GraphVite - graph embedding at high speed and large scale

GraphVite is a general graph embedding engine, dedicated to high-speed and large-scale embedding learning in various applications. By cooperating CPUs and GPUs for learning, it scales to million-scale or even billion-scale graphs. With its Python interface, you can easily practice advanced graph embedding algorithms, and get results in incredibly short time.

Try GraphVite if you have any of the following demands.

  • You want to reproduce graph learning algorithms on a uniform platform.

  • You need fast visualization for graphs or high-dimensional data.

  • You are tired of waiting a long time for prototyping or tuning models.

  • You need to learn representations of large graphs or knowledge graphs.

Generally, GraphVite provides complete training and evaluation pipelines for 3 applications: node embedding, knowledge graph embedding and graph & high-dimensional data visualization. Besides, it also includes 9 popular models, along with their benchmarks on a bunch of standard datasets.

_images/graph.png

Node Embedding

_images/knowledge_graph.png

Knowledge Graph
Embedding

_images/visualization.png

Graph &
High-dimensional
Data Visualization

How fast is GraphVite?

To give a brief idea of GraphVite’s speed, we summarize the training time of GraphVite along with the best open-source implementations. All the time is reported based on a server with 24 CPU threads and 4 V100 GPUs.

Training time of node embedding on Youtube dataset.

Model

Existing Implementation

GraphVite

Speedup

DeepWalk

1.64 hrs (CPU parallel)

1.19 mins

82.9x

LINE

1.39 hrs (CPU parallel)

1.17 mins

71.4x

node2vec

24.4 hrs (CPU parallel)

4.39 mins

334x

Training / evaluation time of knowledge graph embedding on FB15k dataset.

Model

Existing Implementation

GraphVite

Speedup

TransE

1.31 hrs / 1.75 mins (1 GPU)

13.5 mins / 54.3 s

5.82x / 1.93x

RotatE

3.69 hrs / 4.19 mins (1 GPU)

28.1 mins / 55.8 s

7.88x / 4.50x

Training time of high-dimensional data visualization on MNIST dataset.

Model

Existing Implementation

GraphVite

Speedup

LargeVis

15.3 mins (CPU parallel)

13.9 s

66.8x

Comparison to concurrent work

A work concurrent to GraphVite is PyTorch-BigGraph, which aims at accelerating knowledge graph embedding on large-scale data.
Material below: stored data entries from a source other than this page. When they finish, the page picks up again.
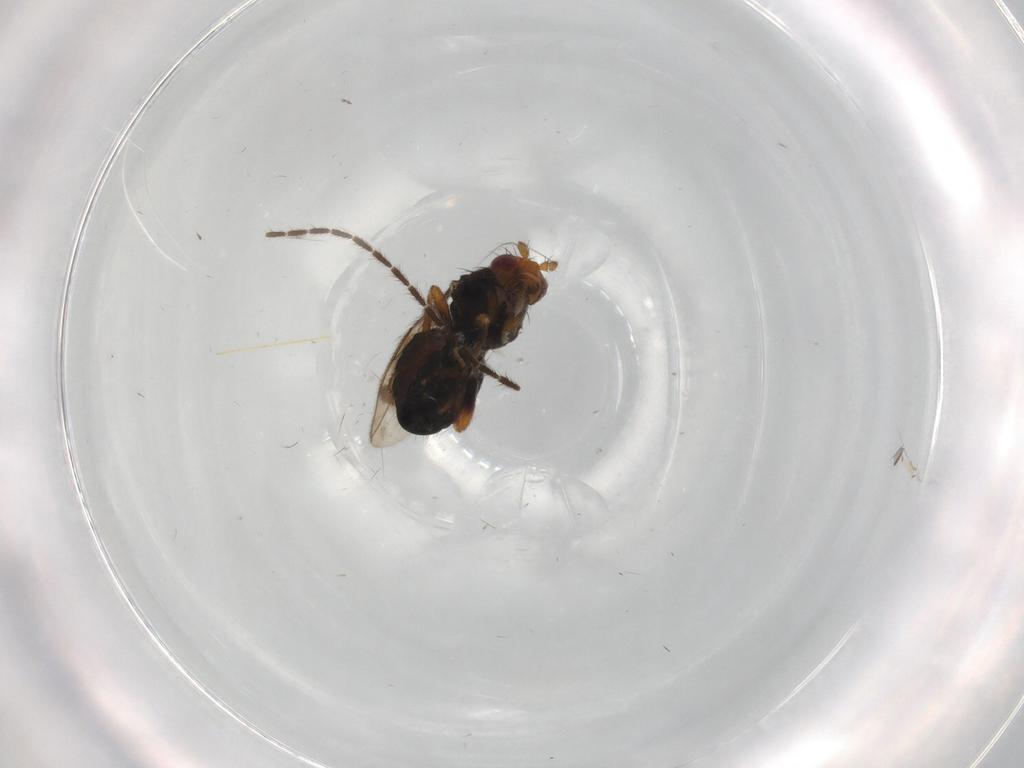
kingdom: Animalia
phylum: Arthropoda
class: Insecta
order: Diptera
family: Sphaeroceridae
Here is an apple-to-apple comparison of models implemented in both libraries on FB15k, under the same setting of hyperparameters.

Model

PyTorch-BigGraph

GraphVite

Speedup

TransE

1.21 hrs

8.37 mins

8.70x

DistMult

2.48 hrs

20.3 mins

7.33x

ComplEx

3.13 hrs

18.5 mins

10.1x

GraphVite surpasses its counterpart by a signficant margin. Besides, the framework of GraphVite also supports two more applications, and provides many benchmarks for easy research and development.

About the name

GraphVite(/ɡɹæfvit/) is a combination of English word “graph” and French word “vite”, which means “rapid”. GraphVite represents the traits of this library, as well as the bilingual environment of Mila where the library was developed.